The amount of Ethereum (CRYPTO: ETH) burned soared in January leading to expectations of the lowest emission month.
What Happened: Ethereum burns rose this month resulting in the largest daily deflation of minus 6823 ETH on Jan. 10, according to Delphi Digital data.
The independent research firm wrote in a note that when January’s ETH emissions are compared to previous months — a trend of net burn is observable.
“OpenSea and NFTs played a large role in propping up transaction numbers and the volatility across crypto. In turn, this led to more token movements and swaps, further increasing this month’s burn,” said Delphi Digital.
Burning implies taking a cryptocurrency out of circulation. The process is done by sending coins to a wallet that cannot be used for transactions.
See Also: How To Buy Ethereum (ETH)
Why it Matters: January is on track to becoming the lowest ETH-emitting month since the London hard fork (EIP-1559) was initiated in August.

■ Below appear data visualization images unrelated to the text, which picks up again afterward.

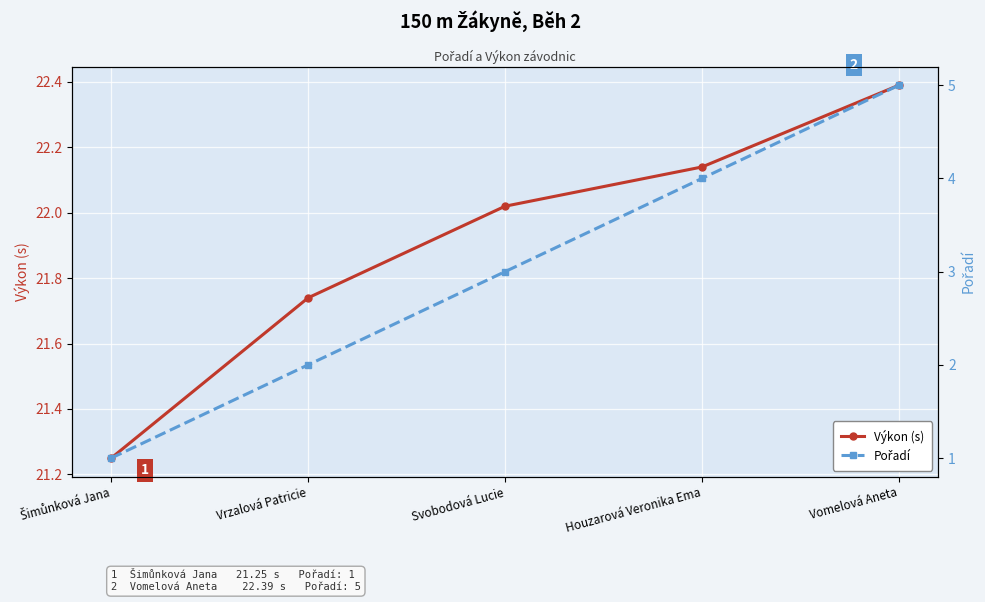

List the series in order of their peak value, lowest first.

Pořadí, Výkon (s)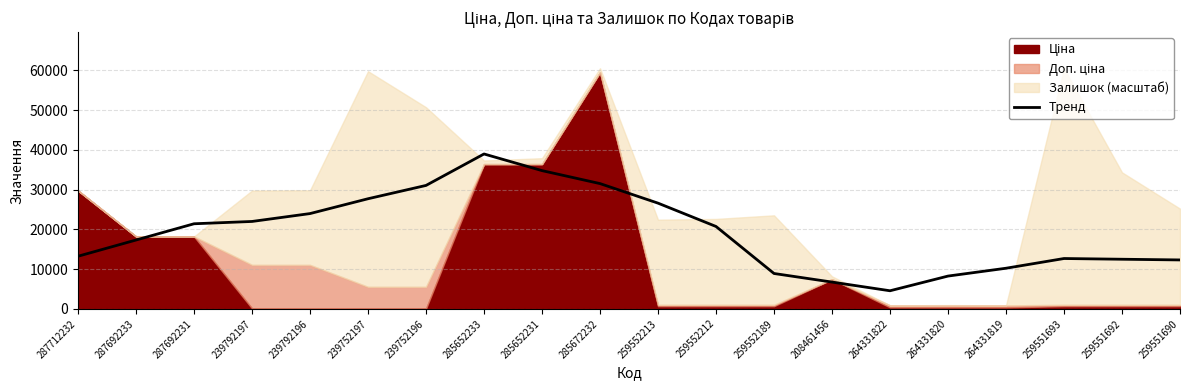

True or false: the data shows 5027.4 at 264331820.

False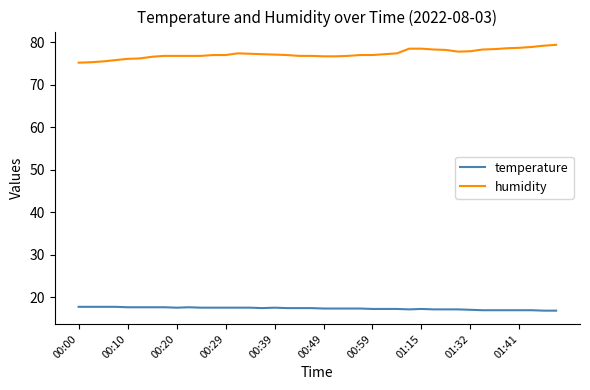

True or false: humidity and temperature intersect in this chart.

False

The hard fork included a proposal that caused a big part of ETH paid for the transaction fee to be burned.
A total of 1,659,961 ETH, worth nearly $3.94 billion, has been burned since the hard fork took place, according to data from Watch The Burn.
Even though Ethereum is seeing deflation, the price of the token has corrected 24% over the last seven days. At press time, ETH traded 3.85% lower at $2,376.59. ETH has fallen 36.7% since the year began.